残念ながら多くの企業は、このような不確実性が高まる社会に、簡単に対応できないでしょう。ですが、決して不可能なことではありません。
ひとつの参考として「ダイナミック・ケイパビリティ」という考え方を引用したいと思います。
ダイナミック・ケイパビリティとは、カリフォルニア大学バークレイ校のデビット・J・コーティースによる経営理論で、「不測の環境変化に対応するために、組織内外の経営資源を再結合・再構成する能力」のことを意味します。
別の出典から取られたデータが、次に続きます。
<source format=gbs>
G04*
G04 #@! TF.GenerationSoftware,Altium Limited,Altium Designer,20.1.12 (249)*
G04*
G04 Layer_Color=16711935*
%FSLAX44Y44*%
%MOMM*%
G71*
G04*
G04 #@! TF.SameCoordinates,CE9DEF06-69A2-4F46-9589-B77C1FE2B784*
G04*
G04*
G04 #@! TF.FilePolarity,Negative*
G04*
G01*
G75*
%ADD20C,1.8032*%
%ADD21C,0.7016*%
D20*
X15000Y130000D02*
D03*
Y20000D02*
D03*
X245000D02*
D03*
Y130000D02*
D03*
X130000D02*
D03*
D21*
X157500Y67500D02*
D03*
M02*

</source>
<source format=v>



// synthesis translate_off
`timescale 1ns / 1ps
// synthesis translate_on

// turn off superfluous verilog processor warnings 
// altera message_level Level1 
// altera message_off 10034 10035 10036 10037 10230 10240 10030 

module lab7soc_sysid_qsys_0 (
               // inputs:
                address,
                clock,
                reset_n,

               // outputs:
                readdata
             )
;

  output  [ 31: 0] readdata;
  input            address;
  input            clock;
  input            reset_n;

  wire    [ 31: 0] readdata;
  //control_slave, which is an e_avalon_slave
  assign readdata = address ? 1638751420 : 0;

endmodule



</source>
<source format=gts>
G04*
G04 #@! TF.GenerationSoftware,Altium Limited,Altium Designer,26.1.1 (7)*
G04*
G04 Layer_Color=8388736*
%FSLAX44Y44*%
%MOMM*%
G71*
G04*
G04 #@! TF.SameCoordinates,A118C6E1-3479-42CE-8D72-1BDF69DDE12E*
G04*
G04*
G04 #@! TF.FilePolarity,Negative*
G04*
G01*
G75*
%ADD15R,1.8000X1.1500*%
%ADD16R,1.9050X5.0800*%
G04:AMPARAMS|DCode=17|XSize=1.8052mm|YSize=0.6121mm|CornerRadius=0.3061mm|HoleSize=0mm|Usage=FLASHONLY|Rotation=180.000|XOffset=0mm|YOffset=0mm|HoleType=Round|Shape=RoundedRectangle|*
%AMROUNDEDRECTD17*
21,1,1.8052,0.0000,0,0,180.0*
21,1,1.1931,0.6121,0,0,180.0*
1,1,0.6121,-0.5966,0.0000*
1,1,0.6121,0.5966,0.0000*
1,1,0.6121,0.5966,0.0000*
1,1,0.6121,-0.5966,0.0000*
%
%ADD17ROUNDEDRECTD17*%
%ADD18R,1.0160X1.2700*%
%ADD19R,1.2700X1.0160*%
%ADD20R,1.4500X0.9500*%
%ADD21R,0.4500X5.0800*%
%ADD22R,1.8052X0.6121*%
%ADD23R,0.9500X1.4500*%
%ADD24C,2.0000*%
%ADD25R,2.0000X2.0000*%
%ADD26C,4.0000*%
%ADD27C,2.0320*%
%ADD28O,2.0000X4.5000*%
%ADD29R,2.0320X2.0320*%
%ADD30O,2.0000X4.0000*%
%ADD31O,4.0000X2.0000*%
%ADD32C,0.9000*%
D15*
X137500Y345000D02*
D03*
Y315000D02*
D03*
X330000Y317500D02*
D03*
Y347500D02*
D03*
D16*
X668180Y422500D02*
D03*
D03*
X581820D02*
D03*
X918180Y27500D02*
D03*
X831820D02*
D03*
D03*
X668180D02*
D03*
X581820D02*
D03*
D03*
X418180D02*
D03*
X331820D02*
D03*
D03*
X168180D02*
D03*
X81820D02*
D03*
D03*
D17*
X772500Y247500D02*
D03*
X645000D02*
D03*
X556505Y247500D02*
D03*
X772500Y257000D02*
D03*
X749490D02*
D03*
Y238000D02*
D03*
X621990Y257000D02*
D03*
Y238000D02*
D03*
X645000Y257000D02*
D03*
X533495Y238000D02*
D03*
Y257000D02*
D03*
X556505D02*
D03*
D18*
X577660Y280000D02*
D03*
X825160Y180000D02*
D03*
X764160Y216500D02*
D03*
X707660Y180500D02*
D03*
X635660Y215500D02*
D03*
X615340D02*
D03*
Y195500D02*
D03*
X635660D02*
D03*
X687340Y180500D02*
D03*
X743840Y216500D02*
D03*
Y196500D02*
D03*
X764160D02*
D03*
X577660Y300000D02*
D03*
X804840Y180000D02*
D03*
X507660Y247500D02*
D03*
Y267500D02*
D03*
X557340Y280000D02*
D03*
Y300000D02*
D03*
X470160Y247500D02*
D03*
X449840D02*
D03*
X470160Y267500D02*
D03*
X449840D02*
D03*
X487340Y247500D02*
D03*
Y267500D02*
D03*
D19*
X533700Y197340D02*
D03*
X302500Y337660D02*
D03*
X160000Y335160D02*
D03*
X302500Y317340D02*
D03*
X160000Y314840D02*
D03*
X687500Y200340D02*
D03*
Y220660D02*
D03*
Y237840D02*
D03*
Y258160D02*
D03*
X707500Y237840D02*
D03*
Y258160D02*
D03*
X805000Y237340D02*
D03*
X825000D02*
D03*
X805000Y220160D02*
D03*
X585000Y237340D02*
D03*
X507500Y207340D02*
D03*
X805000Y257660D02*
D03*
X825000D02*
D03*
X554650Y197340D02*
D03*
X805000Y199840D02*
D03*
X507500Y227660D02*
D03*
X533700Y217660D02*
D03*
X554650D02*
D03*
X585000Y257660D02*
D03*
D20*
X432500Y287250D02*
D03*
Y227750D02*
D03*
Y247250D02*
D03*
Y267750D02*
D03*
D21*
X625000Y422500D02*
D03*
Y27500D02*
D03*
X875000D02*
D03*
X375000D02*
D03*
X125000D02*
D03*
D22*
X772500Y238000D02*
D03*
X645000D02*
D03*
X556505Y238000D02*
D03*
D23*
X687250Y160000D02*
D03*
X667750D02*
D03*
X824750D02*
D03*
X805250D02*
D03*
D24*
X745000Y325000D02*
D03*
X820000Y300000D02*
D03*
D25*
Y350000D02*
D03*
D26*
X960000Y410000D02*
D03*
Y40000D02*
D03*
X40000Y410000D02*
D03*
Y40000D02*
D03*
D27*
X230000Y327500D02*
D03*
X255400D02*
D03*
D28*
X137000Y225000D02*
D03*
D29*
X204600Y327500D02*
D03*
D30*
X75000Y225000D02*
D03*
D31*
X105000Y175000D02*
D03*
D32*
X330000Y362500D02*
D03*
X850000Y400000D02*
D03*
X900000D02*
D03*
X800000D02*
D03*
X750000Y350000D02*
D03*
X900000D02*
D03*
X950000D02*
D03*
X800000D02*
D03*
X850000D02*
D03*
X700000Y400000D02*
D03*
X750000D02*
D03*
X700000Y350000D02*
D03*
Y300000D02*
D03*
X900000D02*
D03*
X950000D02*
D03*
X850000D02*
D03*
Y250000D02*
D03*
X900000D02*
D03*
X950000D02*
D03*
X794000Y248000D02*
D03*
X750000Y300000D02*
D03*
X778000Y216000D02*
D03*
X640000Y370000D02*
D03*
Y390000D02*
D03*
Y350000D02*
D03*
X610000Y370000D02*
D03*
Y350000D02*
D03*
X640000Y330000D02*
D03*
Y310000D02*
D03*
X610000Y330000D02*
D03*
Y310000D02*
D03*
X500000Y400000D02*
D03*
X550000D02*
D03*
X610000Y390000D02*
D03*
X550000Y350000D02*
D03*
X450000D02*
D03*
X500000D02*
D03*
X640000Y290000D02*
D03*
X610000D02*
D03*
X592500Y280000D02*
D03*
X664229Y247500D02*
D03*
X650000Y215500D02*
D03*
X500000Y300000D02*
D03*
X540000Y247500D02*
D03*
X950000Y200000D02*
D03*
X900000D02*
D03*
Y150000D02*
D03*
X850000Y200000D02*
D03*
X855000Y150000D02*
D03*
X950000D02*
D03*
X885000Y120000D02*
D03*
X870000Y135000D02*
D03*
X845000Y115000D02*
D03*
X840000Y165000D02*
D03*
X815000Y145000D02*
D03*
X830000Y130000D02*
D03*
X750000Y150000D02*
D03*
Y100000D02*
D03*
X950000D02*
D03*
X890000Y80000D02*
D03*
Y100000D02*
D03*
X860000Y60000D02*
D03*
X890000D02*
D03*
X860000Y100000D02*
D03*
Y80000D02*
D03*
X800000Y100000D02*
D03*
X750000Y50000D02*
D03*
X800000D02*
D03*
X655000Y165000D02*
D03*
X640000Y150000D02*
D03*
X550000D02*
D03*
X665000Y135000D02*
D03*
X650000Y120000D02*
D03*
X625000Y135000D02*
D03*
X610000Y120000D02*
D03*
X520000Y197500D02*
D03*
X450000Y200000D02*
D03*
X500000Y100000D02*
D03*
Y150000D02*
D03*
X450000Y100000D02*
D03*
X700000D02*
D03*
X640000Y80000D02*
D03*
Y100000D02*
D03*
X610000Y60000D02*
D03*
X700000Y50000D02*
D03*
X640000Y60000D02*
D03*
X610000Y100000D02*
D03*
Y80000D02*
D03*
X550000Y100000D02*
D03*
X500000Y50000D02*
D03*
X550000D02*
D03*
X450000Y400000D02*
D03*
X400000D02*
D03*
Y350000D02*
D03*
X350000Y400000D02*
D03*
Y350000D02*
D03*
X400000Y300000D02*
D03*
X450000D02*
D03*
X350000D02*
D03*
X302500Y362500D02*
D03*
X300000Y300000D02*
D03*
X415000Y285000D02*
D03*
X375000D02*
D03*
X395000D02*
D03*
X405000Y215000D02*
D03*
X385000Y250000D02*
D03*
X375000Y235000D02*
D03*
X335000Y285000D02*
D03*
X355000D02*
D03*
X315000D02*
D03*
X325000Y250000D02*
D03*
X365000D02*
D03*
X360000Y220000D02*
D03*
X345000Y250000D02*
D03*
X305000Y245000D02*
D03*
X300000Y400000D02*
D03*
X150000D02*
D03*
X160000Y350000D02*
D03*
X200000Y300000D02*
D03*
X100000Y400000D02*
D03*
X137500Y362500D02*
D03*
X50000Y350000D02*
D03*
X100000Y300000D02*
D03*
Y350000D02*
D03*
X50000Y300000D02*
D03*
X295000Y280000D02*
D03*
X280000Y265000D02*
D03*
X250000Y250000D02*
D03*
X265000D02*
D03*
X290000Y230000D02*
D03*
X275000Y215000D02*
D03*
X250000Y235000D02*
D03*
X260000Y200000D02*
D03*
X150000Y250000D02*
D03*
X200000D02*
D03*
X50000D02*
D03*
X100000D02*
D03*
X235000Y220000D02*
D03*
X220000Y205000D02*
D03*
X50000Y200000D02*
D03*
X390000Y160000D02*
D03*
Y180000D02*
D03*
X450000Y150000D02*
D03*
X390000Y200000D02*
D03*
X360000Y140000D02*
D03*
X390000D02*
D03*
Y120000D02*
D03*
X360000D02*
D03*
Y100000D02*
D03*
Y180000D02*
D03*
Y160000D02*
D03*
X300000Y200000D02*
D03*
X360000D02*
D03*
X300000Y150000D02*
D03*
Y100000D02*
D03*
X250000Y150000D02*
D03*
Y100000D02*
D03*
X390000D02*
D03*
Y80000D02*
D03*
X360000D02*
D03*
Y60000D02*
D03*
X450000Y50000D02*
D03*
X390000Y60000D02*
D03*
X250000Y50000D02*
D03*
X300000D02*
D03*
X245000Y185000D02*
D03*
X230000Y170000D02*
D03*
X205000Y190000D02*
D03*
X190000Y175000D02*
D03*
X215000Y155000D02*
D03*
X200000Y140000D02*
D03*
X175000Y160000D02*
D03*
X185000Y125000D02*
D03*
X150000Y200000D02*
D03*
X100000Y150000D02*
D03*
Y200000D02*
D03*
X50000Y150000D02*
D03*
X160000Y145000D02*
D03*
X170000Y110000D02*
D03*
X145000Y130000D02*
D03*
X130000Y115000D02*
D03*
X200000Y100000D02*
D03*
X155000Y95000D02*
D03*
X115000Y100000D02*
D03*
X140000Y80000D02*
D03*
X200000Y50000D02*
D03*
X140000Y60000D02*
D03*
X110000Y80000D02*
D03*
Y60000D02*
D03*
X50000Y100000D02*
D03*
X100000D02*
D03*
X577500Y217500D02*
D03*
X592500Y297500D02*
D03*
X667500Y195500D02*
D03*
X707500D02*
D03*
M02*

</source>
企業が自己変革を行う能力といってもいいでしょう。
これまでの経営理論では、ポーターのポジショニング戦略(市場に合致した最適な企業のポジションを取ることから競争優位が生まれる)や、バーニーの資源ベース論(企業が保有している資源にこそ競争優位の源泉がある)などが有名ですが、いずれもあまり変化しない“静的”な環境であることが前提になっています。
これに対して、不確実性が高く、環境変化が激しい“動的”な環境での経営論としてつくられたのが、このダイナミック・ケイパビリティです。
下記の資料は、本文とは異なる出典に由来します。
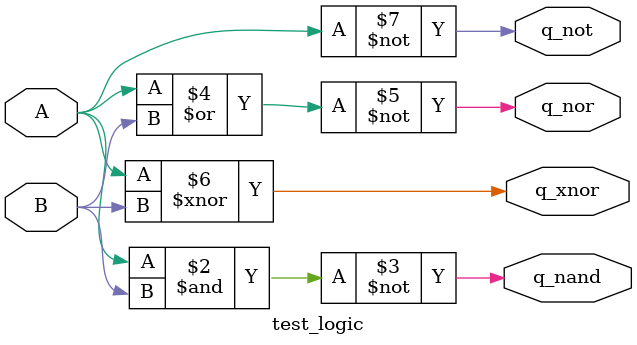
<source format=v>

module test_logic(input A, B, output reg q_nand, q_nor, q_xnor, q_not);

   always @(A, B) begin
      q_nand = A ~& B;
      q_nor  = A ~| B;
      q_xnor = A ~^ B;
      q_not  = ~A;
   end

endmodule // test_logic

</source>
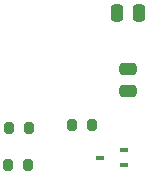
<source format=gbp>
%TF.GenerationSoftware,KiCad,Pcbnew,(6.0.2)*%
%TF.CreationDate,2022-08-27T15:51:37-07:00*%
%TF.ProjectId,TxBoard,5478426f-6172-4642-9e6b-696361645f70,5*%
%TF.SameCoordinates,Original*%
%TF.FileFunction,Paste,Bot*%
%TF.FilePolarity,Positive*%
%FSLAX46Y46*%
G04 Gerber Fmt 4.6, Leading zero omitted, Abs format (unit mm)*
G04 Created by KiCad (PCBNEW (6.0.2)) date 2022-08-27 15:51:37*
%MOMM*%
%LPD*%
G01*
G04 APERTURE LIST*
G04 Aperture macros list*
%AMRoundRect*
0 Rectangle with rounded corners*
0 $1 Rounding radius*
0 $2 $3 $4 $5 $6 $7 $8 $9 X,Y pos of 4 corners*
0 Add a 4 corners polygon primitive as box body*
4,1,4,$2,$3,$4,$5,$6,$7,$8,$9,$2,$3,0*
0 Add four circle primitives for the rounded corners*
1,1,$1+$1,$2,$3*
1,1,$1+$1,$4,$5*
1,1,$1+$1,$6,$7*
1,1,$1+$1,$8,$9*
0 Add four rect primitives between the rounded corners*
20,1,$1+$1,$2,$3,$4,$5,0*
20,1,$1+$1,$4,$5,$6,$7,0*
20,1,$1+$1,$6,$7,$8,$9,0*
20,1,$1+$1,$8,$9,$2,$3,0*%
G04 Aperture macros list end*
%ADD10RoundRect,0.200000X0.200000X0.275000X-0.200000X0.275000X-0.200000X-0.275000X0.200000X-0.275000X0*%
%ADD11RoundRect,0.200000X-0.200000X-0.275000X0.200000X-0.275000X0.200000X0.275000X-0.200000X0.275000X0*%
%ADD12R,0.700000X0.450000*%
%ADD13RoundRect,0.250000X0.250000X0.475000X-0.250000X0.475000X-0.250000X-0.475000X0.250000X-0.475000X0*%
%ADD14RoundRect,0.250000X0.475000X-0.250000X0.475000X0.250000X-0.475000X0.250000X-0.475000X-0.250000X0*%
G04 APERTURE END LIST*
D10*
X175219500Y-103505000D03*
X173569500Y-103505000D03*
X175299500Y-100330000D03*
X173649500Y-100330000D03*
D11*
X179007000Y-100076000D03*
X180657000Y-100076000D03*
D12*
X183372000Y-102220000D03*
X183372000Y-103520000D03*
X181372000Y-102870000D03*
D13*
X184650000Y-90600000D03*
X182750000Y-90600000D03*
D14*
X183700000Y-97250000D03*
X183700000Y-95350000D03*
M02*

</source>
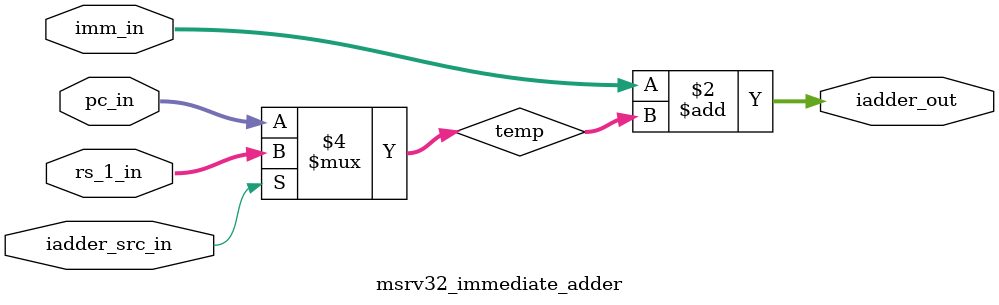
<source format=v>


module msrv32_immediate_adder(input [31:0]pc_in,imm_in,rs_1_in,input iadder_src_in,output reg[31:0] iadder_out);

		reg [31:0] temp;
		always@(*)
		   begin
		       begin 
			        if(iadder_src_in)
							temp = rs_1_in;
					else
							temp = pc_in;
				end
       
                iadder_out = imm_in + temp;
            end  				
					
endmodule
</source>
コーティースは、ダイナミック・ケイパビリティを、大きく3つの能力に分解しています。具体的には、「(1)環境変化を感知する」「(2)機会を捕捉する」「(3)既存資源を再構成して自己変革する」ことです。私は最初の「環境変化の感知」が最も重要だと考えています。
不測の事態が連続的に起きるということは、今まで自分たちが学んできた経験が全く役に立たないということです。これから起きることを予測し準備するというこれまでのアプローチそのものをあきらめるしかありません。このような状況で最も頼りになるのが、「環境変化の感知」つまり、現時点の環境がどうなっていて、どう変化し始めているかを把握することです。
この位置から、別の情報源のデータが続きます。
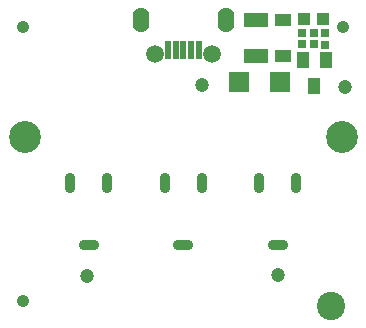
<source format=gts>
G04 Layer_Color=8388736*
%FSLAX25Y25*%
%MOIN*%
G70*
G01*
G75*
%ADD27C,0.04134*%
%ADD37C,0.09449*%
%ADD38R,0.02375X0.06115*%
%ADD39C,0.04737*%
%ADD40C,0.05524*%
%ADD41R,0.03162X0.02769*%
%ADD42R,0.02769X0.03162*%
%ADD43R,0.06784X0.07099*%
%ADD44R,0.04343X0.04343*%
%ADD45R,0.08280X0.04737*%
%ADD46R,0.04400X0.05800*%
%ADD47R,0.05524X0.04147*%
%ADD48O,0.03556X0.06706*%
%ADD49O,0.06706X0.03556*%
%ADD50O,0.05524X0.08280*%
%ADD51C,0.05918*%
%ADD52C,0.10642*%
D27*
X1732Y-7323D02*
D03*
X108504D02*
D03*
X1732Y-98661D02*
D03*
D37*
X104500Y-100284D02*
D03*
D38*
X52559Y-15059D02*
D03*
X50000D02*
D03*
X55118Y-15059D02*
D03*
X57677Y-15059D02*
D03*
X60236Y-15059D02*
D03*
D39*
X61400Y-26783D02*
D03*
X109120Y-27119D02*
D03*
X86595Y-89983D02*
D03*
X23220Y-90364D02*
D03*
D40*
X104500Y-100284D02*
D03*
D41*
X94810Y-12886D02*
D03*
X98747D02*
D03*
X94837Y-9294D02*
D03*
X98774D02*
D03*
D42*
X102433Y-13191D02*
D03*
Y-9253D02*
D03*
D43*
X87264Y-25752D02*
D03*
X73800Y-25751D02*
D03*
D44*
X95223Y-4631D02*
D03*
X101723D02*
D03*
D45*
X79500Y-16789D02*
D03*
X79500Y-4978D02*
D03*
D46*
X98573Y-27011D02*
D03*
X102573Y-18211D02*
D03*
X95073D02*
D03*
D47*
X88445Y-5028D02*
D03*
Y-17035D02*
D03*
D48*
X49016Y-59193D02*
D03*
X61221D02*
D03*
X92716D02*
D03*
X80512D02*
D03*
X17520D02*
D03*
X29724D02*
D03*
D49*
X55118Y-80020D02*
D03*
X86614D02*
D03*
X23622D02*
D03*
D50*
X69291Y-4921D02*
D03*
X40945D02*
D03*
D51*
X64665Y-16339D02*
D03*
X45571D02*
D03*
D52*
X107953Y-43898D02*
D03*
X2285D02*
D03*
M02*

</source>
周辺環境をデータとして写し取り活用するデジタル技術の出番がここにあります。自社のビジネス環境がどうなっているか、個々の顧客はどのような状況にあるのか、データによって瞬時にかつ継続的にこれらを把握し続けることは強力な武器になります。
企業経営において「経験・勘・度胸(KKD)」ではなく「データドリブンな意思決定(DDD:Data Driven Division)」を指向すべきということは従前から言われていたことですが、不確実性の高いこれからの環境においては、文字通り生命線になるでしょう。これが1つ目の企業変革の方向性です。